The result of this, he says, is that they can become "very bitter and twisted when they don't make it".
"We live in this instant society. Everybody needs to be at the top. Only one person can be chief executive. I worked in an organisation which employed 100,000 people. That means 99,999 are not going to be chief executive."
Not everyone has the leadership gene, he argues, and large companies need to find a way of making those who don't get to the top feel more valued.
He is also concerned about the apparent collapse in social mobility in the UK. It is a complaint that can be regularly heard in the US and around Europe. Young people have a "greater sense of entitlement" now and are less willing to make sacrifices, or move around the country, to further their career, he says.
"A lot of them are narrowing their own horizons. It is the more comfortable world we live in today."
Ian Payne is also frustrated by what he sees as the lack of ambition among some young people. The chairman of Stonegate, one of the UK's biggest pub groups, which counts Slug and Lettuce and Yates's among its brands, started out pulling pints in a Maidstone pub.

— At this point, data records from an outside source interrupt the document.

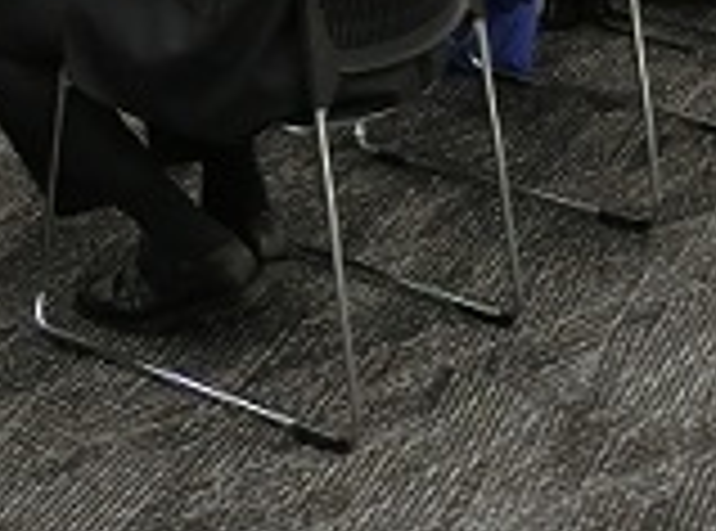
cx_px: -135
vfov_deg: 11.6
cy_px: -346
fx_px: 2473
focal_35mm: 120
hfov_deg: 15.9
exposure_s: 1/30
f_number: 3.9
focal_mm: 6
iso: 400
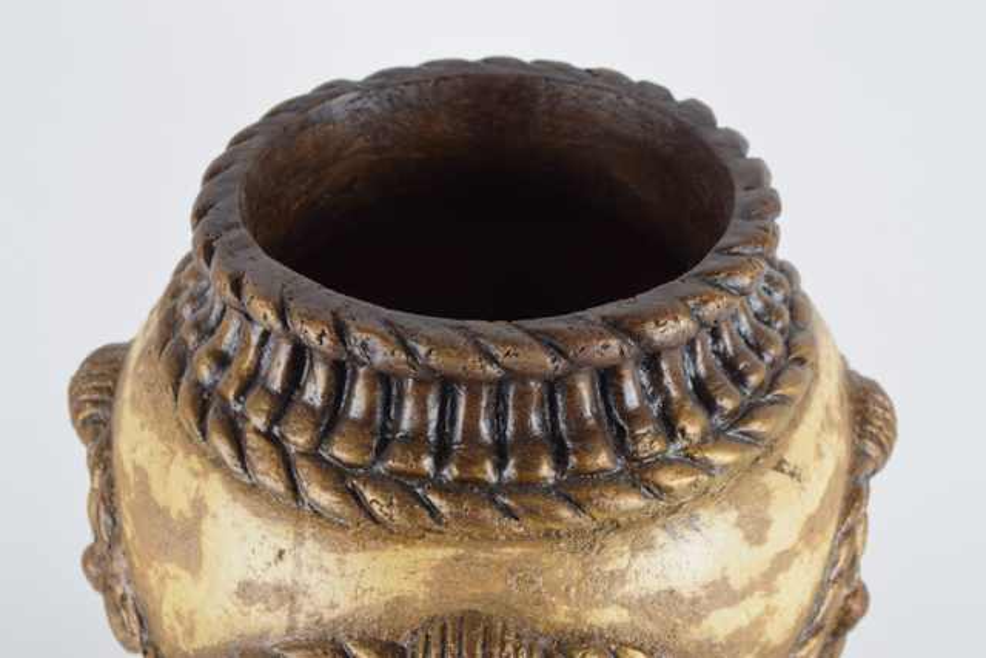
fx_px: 1972
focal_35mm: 72
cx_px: 493
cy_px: 329
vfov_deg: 18.9
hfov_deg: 28.1
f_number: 7.1
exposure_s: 1/125
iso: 400
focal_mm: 48
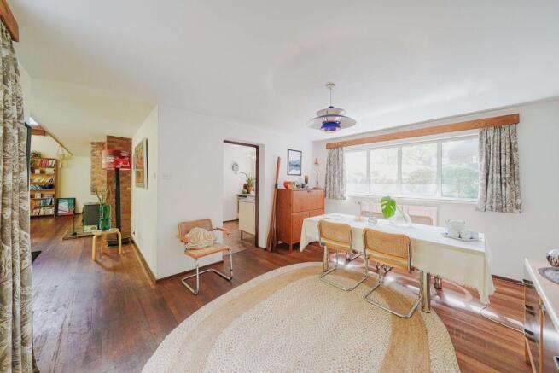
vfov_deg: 90.0
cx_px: 280
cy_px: 186
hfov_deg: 112.6
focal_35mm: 12
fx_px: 186
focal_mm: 12
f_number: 5.6
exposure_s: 1/60
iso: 500
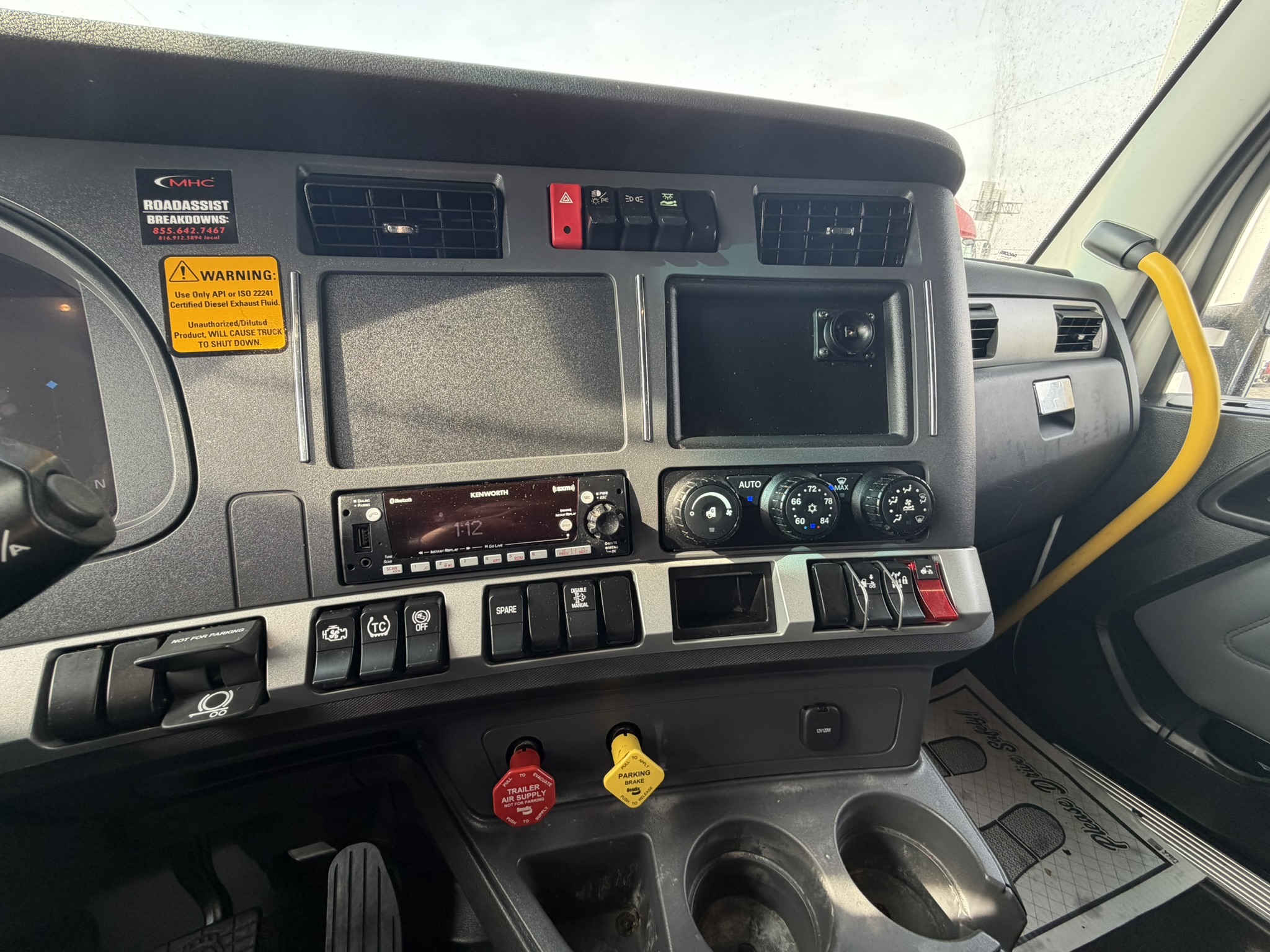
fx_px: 514
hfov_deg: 102.1
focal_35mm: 14
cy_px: 476
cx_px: 635
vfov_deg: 85.7
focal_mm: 2.22
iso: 125
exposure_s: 1/121
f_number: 2.2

Payne cheerfully admits to being biased towards people who started at the bottom, like him. He has made sure there is a giant map on the break room wall at each of the 460 pubs in the group, showing how it is possible to climb the corporate ladder.
He speaks with pride of a 27-year-old he met recently at one of his pubs. She started out working part time behind a bar while studying English at Edinburgh University, and, like him, fell in love with the trade and is now an area manager.
On the other hand, he adds: "There is a guy who's been working for us for six years and is still in the same job. He has a double first in mathematics so he is obviously very bright. I told him he needed a bloody good kick up the arse."
Payne believes that far from being a dying breed, bosses who work their way up from the shop floor will become increasingly common as fewer people opt to go into higher education.
Successive governments have spoken of the need to improve the status of vocational qualifications and increase the number of apprenticeships.
But it is the attitude of individual companies, and their willingness to train and mentor their staff - rather than treating them as expendable commodities - that can make all the difference.